Asegura que los clientes han dejado de pasar. “En una noche tenía yo un promedio de siete clientes, ahora es uno o ninguno”, confirma.

Ella afirma que las autoridades, tanto de Salud como municipales no las han quitado de su zona, en la calle Isabel La Católica, conocida como ‘La Chabela’, y aunque les hacen revisiones para evitar enfermedades de trasmisión sexual, pero no del Covid-19, “Lo único que nos exigen es que no nos quitemos el cubrebocas, que usemos alcohol en gel y que nos lavemos frecuentemente las manos” apuntó.

“Si llega un cliente enfermo de Covid o con los síntomas, lo que queremos es ganar el sustento para nuestros hijos y pues lo atendemos, no nos quitamos el cubrebocas, pero a final de cuentas se arriesga uno”, señaló Sabrina.

Para Claudia, quien tiene 35 años, trabajar con el Covid-19 a cuestas es una moneda al aire, “tengo a mi madre y varios hermanos de la tercera edad, si me enfermo yo, los puedo contagiar a ellos, trato de cuidarme, pero esto es un volado”, sentenció.

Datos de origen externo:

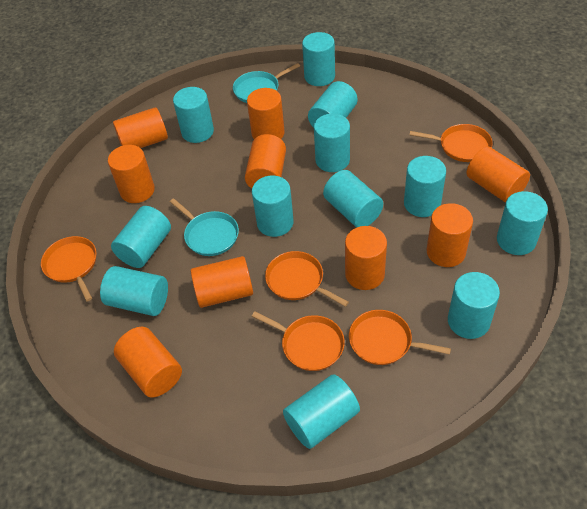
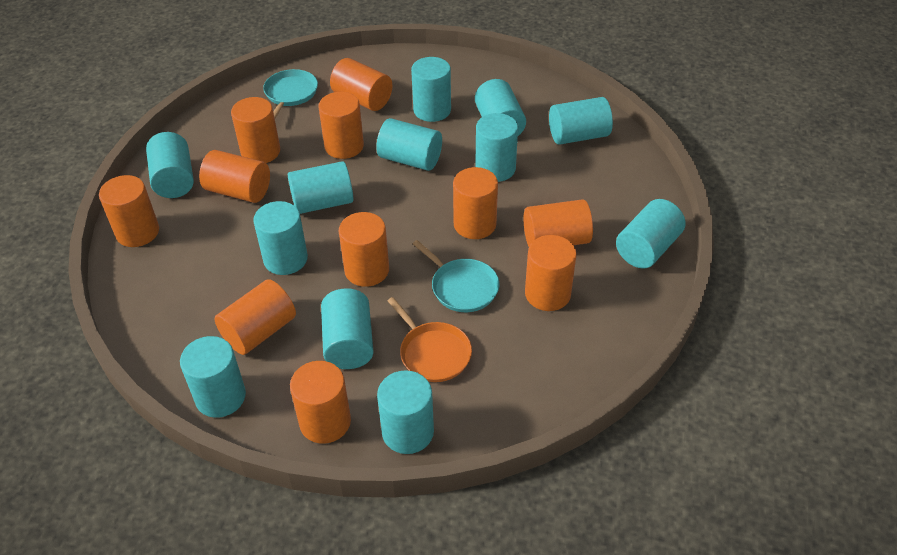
orange cylinder: [108,145,155,203] [113,107,168,148] [114,327,182,398] [191,256,253,308] [245,134,286,189] [247,88,285,139] [345,226,387,290] [427,203,473,267] [467,146,530,203] = 9 -> [99,175,159,247] [199,150,270,203] [214,279,296,355] [231,97,280,163] [290,361,351,444] [319,92,364,159] [330,58,392,111] [339,212,389,287] [453,167,498,239] [524,199,593,246] [525,235,577,311] = 11
orange pan: [41,236,96,301] [252,311,345,371] [265,251,349,307] [349,310,451,365] [410,124,493,162] = 5 -> [388,297,472,382] = 1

Claudia confirma que la necesidad de atender a sus tres hijos y la falta de un ingreso seguro la llevó a trabajar en el sexoservicio, “yo no estudié y me gustaba andar en la calle y pues caí, y aquí sigo; ahora nos va mal por esto del virus, (Covid-19) pero ya vendrán tiempos mejores”, futuriza la entrevistada.

A decir de ambas, ellas no han tenido apoyo de las autoridades municipales para acceder a pruebas para detectar el Covid-19, ni para apoyo económico y salir un rato de las calles, por lo que apelan al Municipio y a Desarrollo Social, o a la Dirección de Educación, les ayude con despensas y con becas para sus hijos y sus familias.